[Opening INFORMATION SHOWN section]

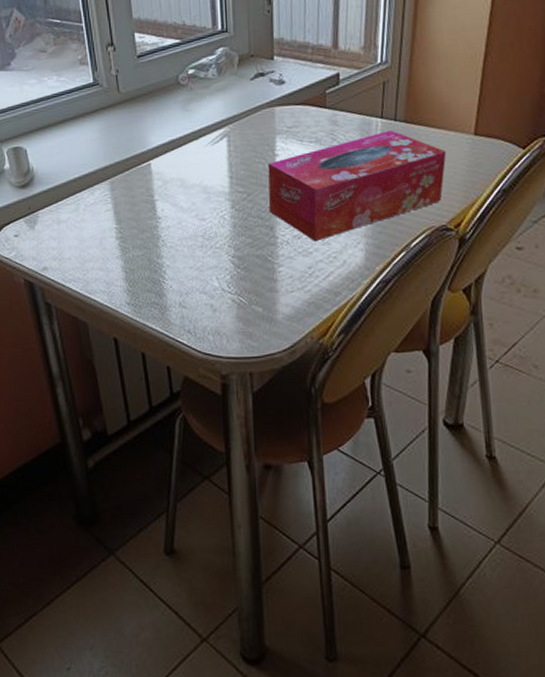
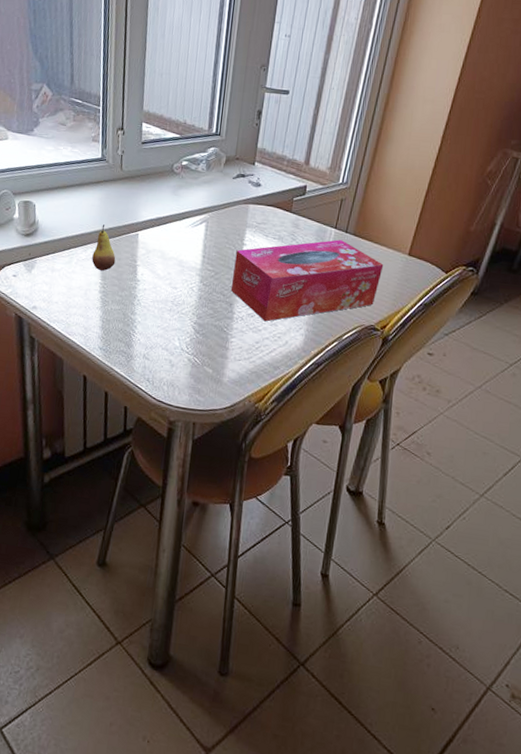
fruit: none [101,159,129,213] -> present [91,224,116,271]

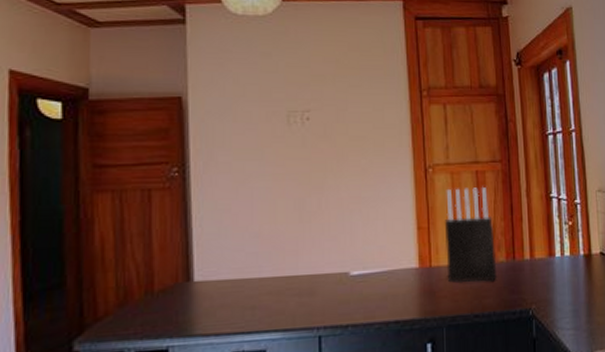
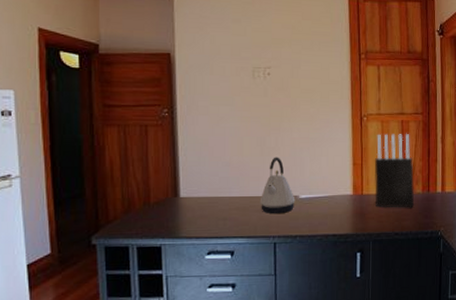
kettle: none [299,223,345,299] -> present [259,157,296,214]

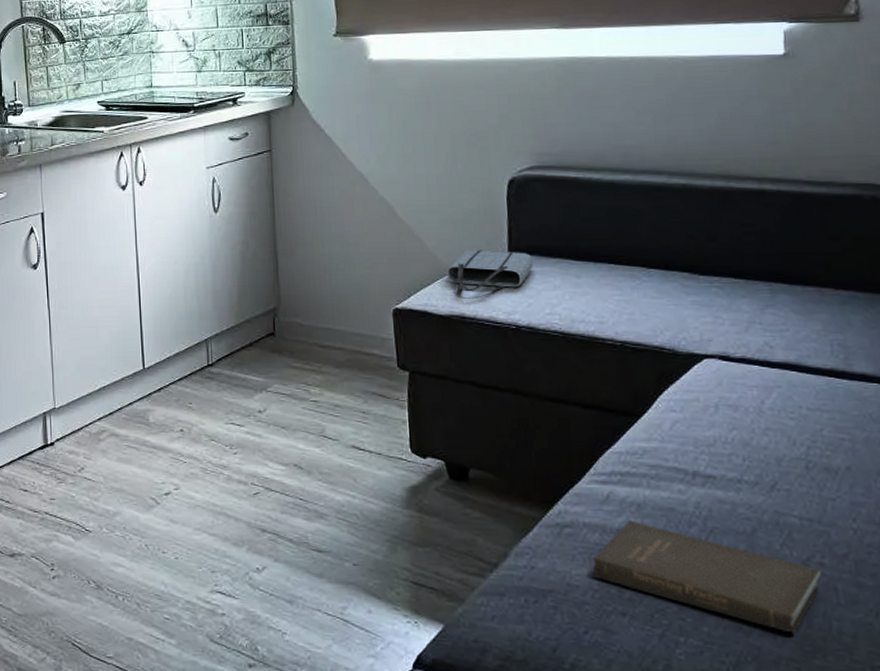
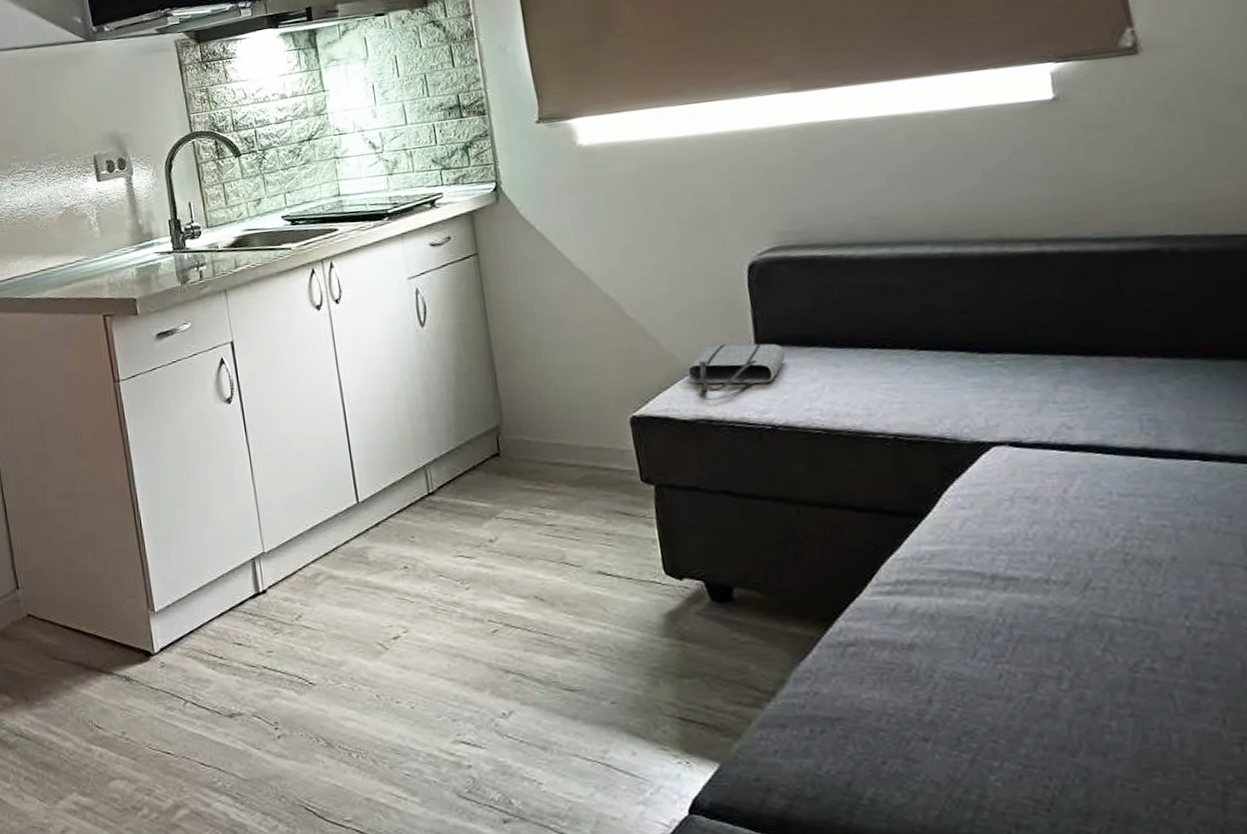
book: present [593,520,822,635] -> none [884,633,1154,751]

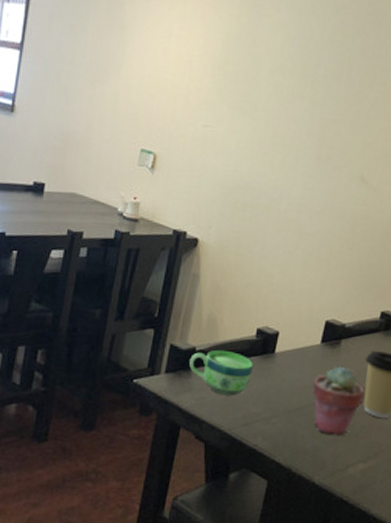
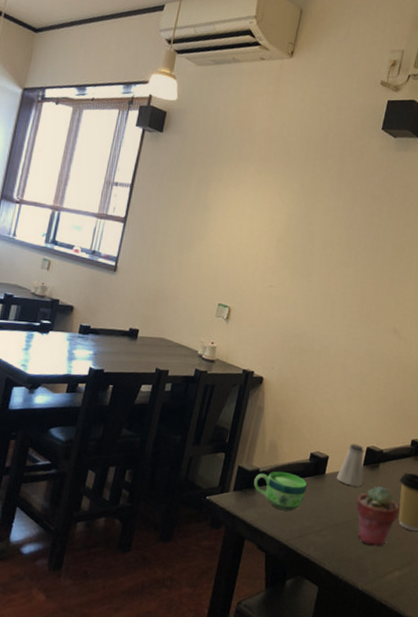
saltshaker: none [288,317,323,367] -> present [336,443,365,487]

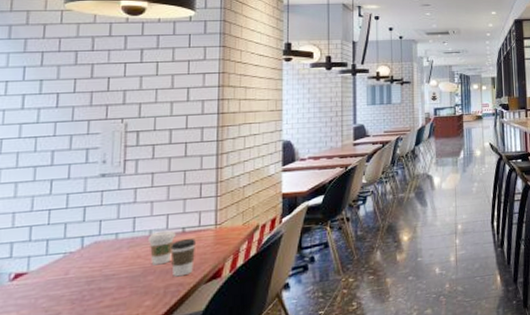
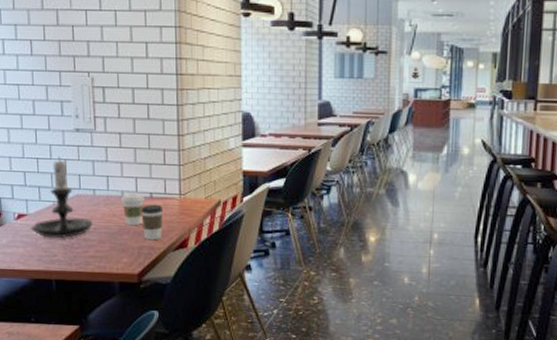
candle holder: none [29,204,112,295] -> present [30,156,93,239]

[Closing INFORMATION SHOWN section]

### TO-DO ITEM
Exclude every picture, then return precisely the lines that run from the line containing "book: present [593,520,822,635]" through the end of the entries above.

### ANSWER AREA
book: present [593,520,822,635] -> none [884,633,1154,751]

saltshaker: none [288,317,323,367] -> present [336,443,365,487]

candle holder: none [29,204,112,295] -> present [30,156,93,239]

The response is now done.